The response must match the data below exactly, line for line.
[Provided records — start]
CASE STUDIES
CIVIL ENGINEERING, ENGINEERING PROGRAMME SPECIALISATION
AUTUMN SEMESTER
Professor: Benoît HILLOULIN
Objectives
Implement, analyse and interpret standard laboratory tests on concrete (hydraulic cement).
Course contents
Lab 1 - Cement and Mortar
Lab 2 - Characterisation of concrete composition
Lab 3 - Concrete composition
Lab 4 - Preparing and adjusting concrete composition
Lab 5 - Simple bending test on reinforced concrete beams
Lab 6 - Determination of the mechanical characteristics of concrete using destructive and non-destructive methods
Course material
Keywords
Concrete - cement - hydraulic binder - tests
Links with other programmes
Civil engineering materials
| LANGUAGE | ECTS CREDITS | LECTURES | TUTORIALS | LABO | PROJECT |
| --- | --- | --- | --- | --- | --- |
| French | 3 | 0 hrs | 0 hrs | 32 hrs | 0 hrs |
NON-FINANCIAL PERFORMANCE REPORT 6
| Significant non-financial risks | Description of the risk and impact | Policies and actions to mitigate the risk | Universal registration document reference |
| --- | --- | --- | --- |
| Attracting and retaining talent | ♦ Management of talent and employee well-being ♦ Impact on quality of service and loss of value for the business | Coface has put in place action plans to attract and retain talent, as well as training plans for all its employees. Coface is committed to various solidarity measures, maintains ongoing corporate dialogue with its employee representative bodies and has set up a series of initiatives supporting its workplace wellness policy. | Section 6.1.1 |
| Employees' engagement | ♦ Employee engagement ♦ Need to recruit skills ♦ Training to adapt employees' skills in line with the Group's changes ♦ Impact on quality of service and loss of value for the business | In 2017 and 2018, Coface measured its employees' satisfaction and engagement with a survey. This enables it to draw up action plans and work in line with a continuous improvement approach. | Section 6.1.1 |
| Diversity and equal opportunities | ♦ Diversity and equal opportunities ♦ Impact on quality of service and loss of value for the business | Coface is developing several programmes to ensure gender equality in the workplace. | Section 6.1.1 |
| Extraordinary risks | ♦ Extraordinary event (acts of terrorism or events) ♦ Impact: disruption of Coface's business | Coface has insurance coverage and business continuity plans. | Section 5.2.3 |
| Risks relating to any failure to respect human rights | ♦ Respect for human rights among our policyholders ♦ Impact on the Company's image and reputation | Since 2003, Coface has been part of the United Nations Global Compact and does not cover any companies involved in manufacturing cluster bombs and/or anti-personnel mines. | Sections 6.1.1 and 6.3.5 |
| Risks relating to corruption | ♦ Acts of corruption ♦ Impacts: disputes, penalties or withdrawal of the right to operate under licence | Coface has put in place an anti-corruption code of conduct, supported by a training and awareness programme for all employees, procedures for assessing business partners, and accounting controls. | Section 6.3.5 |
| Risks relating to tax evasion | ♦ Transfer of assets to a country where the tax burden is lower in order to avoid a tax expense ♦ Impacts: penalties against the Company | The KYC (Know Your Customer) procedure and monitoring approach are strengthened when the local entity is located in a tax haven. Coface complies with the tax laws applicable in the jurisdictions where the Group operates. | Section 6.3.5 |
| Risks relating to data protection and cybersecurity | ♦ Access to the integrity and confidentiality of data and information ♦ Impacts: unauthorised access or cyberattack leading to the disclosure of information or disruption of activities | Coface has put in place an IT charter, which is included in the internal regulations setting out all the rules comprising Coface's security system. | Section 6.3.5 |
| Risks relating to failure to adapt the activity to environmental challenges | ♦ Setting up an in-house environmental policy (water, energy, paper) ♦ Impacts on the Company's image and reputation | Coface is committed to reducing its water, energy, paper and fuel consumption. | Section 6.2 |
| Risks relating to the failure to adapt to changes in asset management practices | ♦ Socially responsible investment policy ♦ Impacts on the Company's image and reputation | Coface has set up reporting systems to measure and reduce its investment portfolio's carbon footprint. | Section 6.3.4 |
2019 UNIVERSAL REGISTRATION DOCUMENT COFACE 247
[Provided records — finish]
**Solution**
CASE STUDIES
CIVIL ENGINEERING, ENGINEERING PROGRAMME SPECIALISATION
AUTUMN SEMESTER
Professor: Benoît HILLOULIN
Objectives
Implement, analyse and interpret standard laboratory tests on concrete (hydraulic cement).
Course contents
Lab 1 - Cement and Mortar
Lab 2 - Characterisation of concrete composition
Lab 3 - Concrete composition
Lab 4 - Preparing and adjusting concrete composition
Lab 5 - Simple bending test on reinforced concrete beams
Lab 6 - Determination of the mechanical characteristics of concrete using destructive and non-destructive methods
Course material
Keywords
Concrete - cement - hydraulic binder - tests
Links with other programmes
Civil engineering materials
| LANGUAGE | ECTS CREDITS | LECTURES | TUTORIALS | LABO | PROJECT |
| --- | --- | --- | --- | --- | --- |
| French | 3 | 0 hrs | 0 hrs | 32 hrs | 0 hrs |
NON-FINANCIAL PERFORMANCE REPORT 6
| Significant non-financial risks | Description of the risk and impact | Policies and actions to mitigate the risk | Universal registration document reference |
| --- | --- | --- | --- |
| Attracting and retaining talent | ♦ Management of talent and employee well-being ♦ Impact on quality of service and loss of value for the business | Coface has put in place action plans to attract and retain talent, as well as training plans for all its employees. Coface is committed to various solidarity measures, maintains ongoing corporate dialogue with its employee representative bodies and has set up a series of initiatives supporting its workplace wellness policy. | Section 6.1.1 |
| Employees' engagement | ♦ Employee engagement ♦ Need to recruit skills ♦ Training to adapt employees' skills in line with the Group's changes ♦ Impact on quality of service and loss of value for the business | In 2017 and 2018, Coface measured its employees' satisfaction and engagement with a survey. This enables it to draw up action plans and work in line with a continuous improvement approach. | Section 6.1.1 |
| Diversity and equal opportunities | ♦ Diversity and equal opportunities ♦ Impact on quality of service and loss of value for the business | Coface is developing several programmes to ensure gender equality in the workplace. | Section 6.1.1 |
| Extraordinary risks | ♦ Extraordinary event (acts of terrorism or events) ♦ Impact: disruption of Coface's business | Coface has insurance coverage and business continuity plans. | Section 5.2.3 |
| Risks relating to any failure to respect human rights | ♦ Respect for human rights among our policyholders ♦ Impact on the Company's image and reputation | Since 2003, Coface has been part of the United Nations Global Compact and does not cover any companies involved in manufacturing cluster bombs and/or anti-personnel mines. | Sections 6.1.1 and 6.3.5 |
| Risks relating to corruption | ♦ Acts of corruption ♦ Impacts: disputes, penalties or withdrawal of the right to operate under licence | Coface has put in place an anti-corruption code of conduct, supported by a training and awareness programme for all employees, procedures for assessing business partners, and accounting controls. | Section 6.3.5 |
| Risks relating to tax evasion | ♦ Transfer of assets to a country where the tax burden is lower in order to avoid a tax expense ♦ Impacts: penalties against the Company | The KYC (Know Your Customer) procedure and monitoring approach are strengthened when the local entity is located in a tax haven. Coface complies with the tax laws applicable in the jurisdictions where the Group operates. | Section 6.3.5 |
| Risks relating to data protection and cybersecurity | ♦ Access to the integrity and confidentiality of data and information ♦ Impacts: unauthorised access or cyberattack leading to the disclosure of information or disruption of activities | Coface has put in place an IT charter, which is included in the internal regulations setting out all the rules comprising Coface's security system. | Section 6.3.5 |
| Risks relating to failure to adapt the activity to environmental challenges | ♦ Setting up an in-house environmental policy (water, energy, paper) ♦ Impacts on the Company's image and reputation | Coface is committed to reducing its water, energy, paper and fuel consumption. | Section 6.2 |
| Risks relating to the failure to adapt to changes in asset management practices | ♦ Socially responsible investment policy ♦ Impacts on the Company's image and reputation | Coface has set up reporting systems to measure and reduce its investment portfolio's carbon footprint. | Section 6.3.4 |
2019 UNIVERSAL REGISTRATION DOCUMENT COFACE 247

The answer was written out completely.